### Exercise directions:
Should a line below contain the word "street", report it.

------------------------------------

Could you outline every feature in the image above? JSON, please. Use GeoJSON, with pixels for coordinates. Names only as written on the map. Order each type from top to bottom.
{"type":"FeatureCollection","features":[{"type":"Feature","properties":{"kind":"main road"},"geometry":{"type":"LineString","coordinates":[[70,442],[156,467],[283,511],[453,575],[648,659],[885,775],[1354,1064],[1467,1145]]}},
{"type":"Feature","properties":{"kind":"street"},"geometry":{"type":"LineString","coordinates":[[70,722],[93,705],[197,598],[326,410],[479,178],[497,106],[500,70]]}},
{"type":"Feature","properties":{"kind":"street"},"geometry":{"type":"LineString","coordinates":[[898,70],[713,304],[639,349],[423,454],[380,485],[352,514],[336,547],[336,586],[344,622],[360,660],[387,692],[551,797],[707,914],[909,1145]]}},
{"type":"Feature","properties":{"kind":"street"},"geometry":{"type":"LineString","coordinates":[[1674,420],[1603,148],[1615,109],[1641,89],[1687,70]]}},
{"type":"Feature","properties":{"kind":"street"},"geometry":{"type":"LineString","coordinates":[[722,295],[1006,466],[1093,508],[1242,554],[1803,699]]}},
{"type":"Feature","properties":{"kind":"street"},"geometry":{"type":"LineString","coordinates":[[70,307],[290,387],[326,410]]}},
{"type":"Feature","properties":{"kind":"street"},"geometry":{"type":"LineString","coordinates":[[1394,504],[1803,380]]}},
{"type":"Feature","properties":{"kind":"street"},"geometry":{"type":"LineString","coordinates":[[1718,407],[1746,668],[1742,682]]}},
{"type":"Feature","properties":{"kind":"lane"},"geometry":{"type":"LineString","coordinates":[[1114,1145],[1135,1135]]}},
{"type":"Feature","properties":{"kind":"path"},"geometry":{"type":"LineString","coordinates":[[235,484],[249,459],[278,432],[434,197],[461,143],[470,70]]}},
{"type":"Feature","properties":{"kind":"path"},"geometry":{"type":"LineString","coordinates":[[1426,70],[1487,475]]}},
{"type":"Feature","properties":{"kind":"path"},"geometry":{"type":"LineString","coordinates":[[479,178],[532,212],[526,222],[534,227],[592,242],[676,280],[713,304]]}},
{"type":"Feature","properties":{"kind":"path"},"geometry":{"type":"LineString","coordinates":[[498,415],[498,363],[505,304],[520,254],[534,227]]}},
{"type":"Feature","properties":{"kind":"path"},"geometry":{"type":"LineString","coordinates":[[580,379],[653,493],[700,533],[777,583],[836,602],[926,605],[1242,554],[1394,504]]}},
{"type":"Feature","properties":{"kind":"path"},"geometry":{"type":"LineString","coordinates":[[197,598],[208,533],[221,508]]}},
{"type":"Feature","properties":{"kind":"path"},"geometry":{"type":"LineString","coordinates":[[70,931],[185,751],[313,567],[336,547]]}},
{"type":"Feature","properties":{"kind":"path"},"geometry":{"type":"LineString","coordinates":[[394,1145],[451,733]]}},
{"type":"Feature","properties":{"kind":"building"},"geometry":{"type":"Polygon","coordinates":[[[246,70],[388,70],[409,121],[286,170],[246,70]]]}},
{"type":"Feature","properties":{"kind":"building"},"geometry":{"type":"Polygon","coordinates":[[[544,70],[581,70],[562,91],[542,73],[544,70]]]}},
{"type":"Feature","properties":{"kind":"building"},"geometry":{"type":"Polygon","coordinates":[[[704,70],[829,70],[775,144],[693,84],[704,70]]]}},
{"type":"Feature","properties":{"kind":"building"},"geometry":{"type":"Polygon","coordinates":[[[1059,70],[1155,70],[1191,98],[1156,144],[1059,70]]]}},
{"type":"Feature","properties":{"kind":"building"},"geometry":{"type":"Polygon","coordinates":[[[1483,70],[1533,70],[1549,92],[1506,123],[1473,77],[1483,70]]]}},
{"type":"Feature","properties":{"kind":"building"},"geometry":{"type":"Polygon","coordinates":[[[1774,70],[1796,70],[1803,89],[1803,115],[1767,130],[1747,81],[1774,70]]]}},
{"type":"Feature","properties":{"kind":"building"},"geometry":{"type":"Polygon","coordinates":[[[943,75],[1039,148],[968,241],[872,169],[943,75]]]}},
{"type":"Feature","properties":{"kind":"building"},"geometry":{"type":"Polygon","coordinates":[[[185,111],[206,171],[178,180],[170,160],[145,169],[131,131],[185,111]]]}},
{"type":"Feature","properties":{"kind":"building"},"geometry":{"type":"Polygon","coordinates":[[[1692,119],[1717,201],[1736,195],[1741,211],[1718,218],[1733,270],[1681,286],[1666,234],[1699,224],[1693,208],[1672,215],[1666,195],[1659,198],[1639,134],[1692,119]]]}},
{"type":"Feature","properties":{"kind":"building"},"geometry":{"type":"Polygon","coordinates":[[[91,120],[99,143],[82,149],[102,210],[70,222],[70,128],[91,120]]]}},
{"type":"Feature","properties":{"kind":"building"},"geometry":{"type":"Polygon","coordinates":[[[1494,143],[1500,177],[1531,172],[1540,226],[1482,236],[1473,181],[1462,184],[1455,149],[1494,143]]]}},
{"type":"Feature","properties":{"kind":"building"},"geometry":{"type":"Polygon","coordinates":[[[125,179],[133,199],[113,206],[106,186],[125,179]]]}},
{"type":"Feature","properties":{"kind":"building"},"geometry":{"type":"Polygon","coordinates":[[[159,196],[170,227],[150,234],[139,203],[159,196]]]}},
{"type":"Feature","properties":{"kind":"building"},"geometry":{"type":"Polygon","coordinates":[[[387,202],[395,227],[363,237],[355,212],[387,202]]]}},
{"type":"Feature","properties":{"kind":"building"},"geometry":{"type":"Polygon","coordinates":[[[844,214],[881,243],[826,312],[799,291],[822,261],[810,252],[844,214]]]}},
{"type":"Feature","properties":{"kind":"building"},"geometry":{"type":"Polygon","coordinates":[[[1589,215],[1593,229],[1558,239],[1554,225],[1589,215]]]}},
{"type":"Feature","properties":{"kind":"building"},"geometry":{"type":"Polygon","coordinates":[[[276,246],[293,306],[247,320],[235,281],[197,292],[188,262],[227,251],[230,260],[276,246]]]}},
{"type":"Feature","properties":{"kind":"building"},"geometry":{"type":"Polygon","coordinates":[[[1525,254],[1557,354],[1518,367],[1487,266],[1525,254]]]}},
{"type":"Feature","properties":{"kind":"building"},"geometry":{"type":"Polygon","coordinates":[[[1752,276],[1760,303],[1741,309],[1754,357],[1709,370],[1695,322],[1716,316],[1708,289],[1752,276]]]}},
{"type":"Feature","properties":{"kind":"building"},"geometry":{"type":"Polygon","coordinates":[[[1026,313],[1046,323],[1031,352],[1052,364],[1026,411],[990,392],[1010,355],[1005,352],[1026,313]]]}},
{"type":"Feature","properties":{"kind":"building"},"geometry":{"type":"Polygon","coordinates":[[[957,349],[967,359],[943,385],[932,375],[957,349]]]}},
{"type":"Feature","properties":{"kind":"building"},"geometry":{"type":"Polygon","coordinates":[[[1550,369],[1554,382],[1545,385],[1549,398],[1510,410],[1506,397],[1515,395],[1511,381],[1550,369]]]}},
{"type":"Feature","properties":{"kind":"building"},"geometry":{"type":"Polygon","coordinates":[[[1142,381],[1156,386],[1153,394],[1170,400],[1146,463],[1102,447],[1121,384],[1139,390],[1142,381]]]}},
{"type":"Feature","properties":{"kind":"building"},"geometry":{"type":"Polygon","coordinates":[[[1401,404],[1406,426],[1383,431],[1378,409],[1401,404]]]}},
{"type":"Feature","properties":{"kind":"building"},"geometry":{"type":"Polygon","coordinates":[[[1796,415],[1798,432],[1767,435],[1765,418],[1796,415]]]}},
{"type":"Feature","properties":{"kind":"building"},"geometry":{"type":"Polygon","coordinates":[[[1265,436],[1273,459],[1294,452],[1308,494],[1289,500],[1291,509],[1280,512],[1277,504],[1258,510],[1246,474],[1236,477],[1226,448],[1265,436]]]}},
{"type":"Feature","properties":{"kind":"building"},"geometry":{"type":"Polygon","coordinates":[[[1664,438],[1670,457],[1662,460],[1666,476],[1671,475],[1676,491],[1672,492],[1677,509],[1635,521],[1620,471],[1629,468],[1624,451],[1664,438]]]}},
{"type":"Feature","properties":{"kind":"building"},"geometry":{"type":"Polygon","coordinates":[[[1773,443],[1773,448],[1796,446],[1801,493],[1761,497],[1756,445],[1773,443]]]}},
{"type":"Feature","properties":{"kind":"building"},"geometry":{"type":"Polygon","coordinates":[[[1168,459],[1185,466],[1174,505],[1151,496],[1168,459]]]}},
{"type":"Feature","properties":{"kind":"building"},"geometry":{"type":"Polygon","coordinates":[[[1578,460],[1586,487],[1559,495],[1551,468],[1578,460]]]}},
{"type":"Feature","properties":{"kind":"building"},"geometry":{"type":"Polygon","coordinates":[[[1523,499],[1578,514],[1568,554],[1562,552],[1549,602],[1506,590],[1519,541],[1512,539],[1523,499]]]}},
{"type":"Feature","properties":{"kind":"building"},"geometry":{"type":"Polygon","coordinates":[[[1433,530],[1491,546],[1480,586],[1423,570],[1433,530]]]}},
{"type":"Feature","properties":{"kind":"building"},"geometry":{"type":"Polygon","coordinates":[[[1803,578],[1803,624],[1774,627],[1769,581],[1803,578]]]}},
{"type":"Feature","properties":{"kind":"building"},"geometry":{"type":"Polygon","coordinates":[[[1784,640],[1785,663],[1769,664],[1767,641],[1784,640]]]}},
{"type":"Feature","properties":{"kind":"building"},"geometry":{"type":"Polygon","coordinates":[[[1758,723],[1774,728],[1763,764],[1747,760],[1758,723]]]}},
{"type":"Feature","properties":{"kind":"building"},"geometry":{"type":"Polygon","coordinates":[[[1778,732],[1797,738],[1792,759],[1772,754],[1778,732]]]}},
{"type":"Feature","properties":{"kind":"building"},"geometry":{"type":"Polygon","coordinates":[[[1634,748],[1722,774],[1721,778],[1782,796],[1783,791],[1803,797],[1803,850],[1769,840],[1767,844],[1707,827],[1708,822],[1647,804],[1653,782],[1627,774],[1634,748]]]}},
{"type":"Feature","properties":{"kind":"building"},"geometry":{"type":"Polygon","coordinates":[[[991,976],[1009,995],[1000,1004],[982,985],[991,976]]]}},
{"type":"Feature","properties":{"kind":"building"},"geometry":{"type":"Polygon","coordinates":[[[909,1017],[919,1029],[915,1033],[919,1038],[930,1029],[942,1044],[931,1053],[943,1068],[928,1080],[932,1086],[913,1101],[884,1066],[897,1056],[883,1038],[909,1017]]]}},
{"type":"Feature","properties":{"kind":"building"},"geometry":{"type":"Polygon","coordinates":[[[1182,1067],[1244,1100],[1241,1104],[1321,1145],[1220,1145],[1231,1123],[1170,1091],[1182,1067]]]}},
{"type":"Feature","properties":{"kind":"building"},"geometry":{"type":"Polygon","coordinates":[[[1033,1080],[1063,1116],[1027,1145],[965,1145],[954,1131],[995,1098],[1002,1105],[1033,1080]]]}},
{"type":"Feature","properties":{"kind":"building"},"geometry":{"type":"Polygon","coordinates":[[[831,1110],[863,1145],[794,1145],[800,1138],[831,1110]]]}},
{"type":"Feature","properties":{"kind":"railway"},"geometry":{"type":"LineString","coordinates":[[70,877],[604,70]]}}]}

------------------------------------

### Problem solution:
{"type":"Feature","properties":{"kind":"street"},"geometry":{"type":"LineString","coordinates":[[70,722],[93,705],[197,598],[326,410],[479,178],[497,106],[500,70]]}},
{"type":"Feature","properties":{"kind":"street"},"geometry":{"type":"LineString","coordinates":[[898,70],[713,304],[639,349],[423,454],[380,485],[352,514],[336,547],[336,586],[344,622],[360,660],[387,692],[551,797],[707,914],[909,1145]]}},
{"type":"Feature","properties":{"kind":"street"},"geometry":{"type":"LineString","coordinates":[[1674,420],[1603,148],[1615,109],[1641,89],[1687,70]]}},
{"type":"Feature","properties":{"kind":"street"},"geometry":{"type":"LineString","coordinates":[[722,295],[1006,466],[1093,508],[1242,554],[1803,699]]}},
{"type":"Feature","properties":{"kind":"street"},"geometry":{"type":"LineString","coordinates":[[70,307],[290,387],[326,410]]}},
{"type":"Feature","properties":{"kind":"street"},"geometry":{"type":"LineString","coordinates":[[1394,504],[1803,380]]}},
{"type":"Feature","properties":{"kind":"street"},"geometry":{"type":"LineString","coordinates":[[1718,407],[1746,668],[1742,682]]}},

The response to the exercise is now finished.